Taylor also pressed on development charges and suggested that builders should be more concerned with municipalities not having enough to fund infrastructure. But Wilkes said developers believe in reducing charges to reduce home prices and that the federal government should help fund municipal infrastructure to allow for new development.

Whitchurch-Stouffville Mayor Iain Lovatt cited a couple of developments in his municipality, one with 500 homes approved in 2014 and no shovel near it, and another one with sewage allocation assigned for 2,000 units. He said they put in place a “use it or lose it” in two years policy for allocation but got blowback from developers’ lawyers doing that.
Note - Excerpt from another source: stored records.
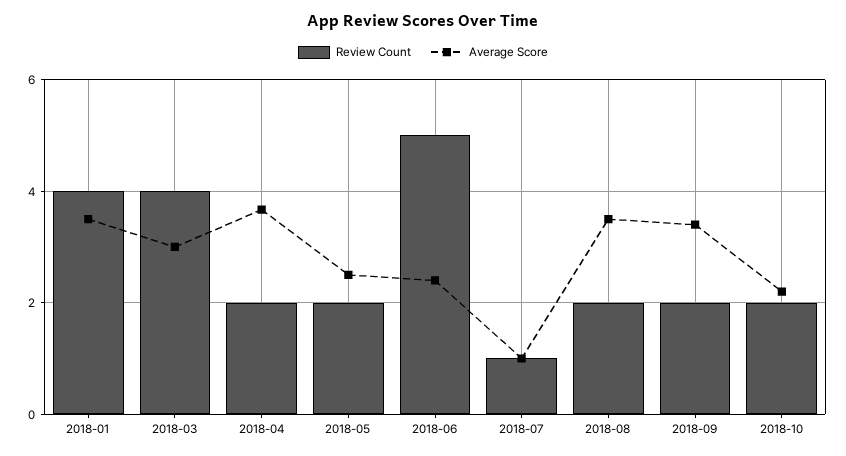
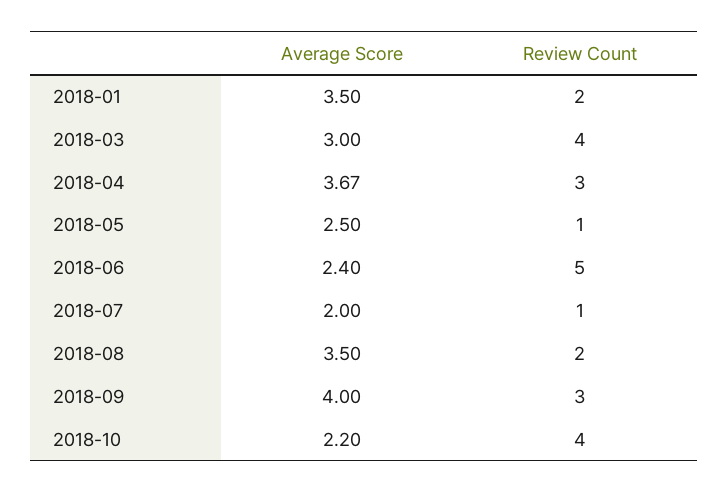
Review Count, 2018-01: 4 -> 2
Review Count, 2018-04: 2 -> 3
Review Count, 2018-05: 2 -> 1
Average Score, 2018-07: 1 -> 2
Review Count, 2018-09: 2 -> 3
Average Score, 2018-09: 3.4 -> 4
Review Count, 2018-10: 2 -> 4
“We have to drive permits to get pulled in order for houses to get built. Infrastructure in a smaller municipality like Stouffville is being held hostage,” Lovatt said.

Rental needed

However, there was common ground regarding incentivizing rentals. Wilkes said BILD is hoping to drop the HST from purpose-built rental development, with it not being a popular type of project at the moment.

“The business model of (purpose-built rental) doesn’t work with the current model of HST,” he said.

Wilkes asked the region to join them in advocating with upper levels of government to drop this tax for purpose-built rental specifically.

The idea got some positive reception. Taylor said he is 100 per cent aligned with the idea and the need to focus on purpose-built rental.

“I’m really hopeful ourselves, BILD, the province and the federal government can come together on a really targeted, thoughtful, data-driven policy set to dramatically incentivize purpose-built rental,” he said. “It really is the Number 1 need in the GTA.”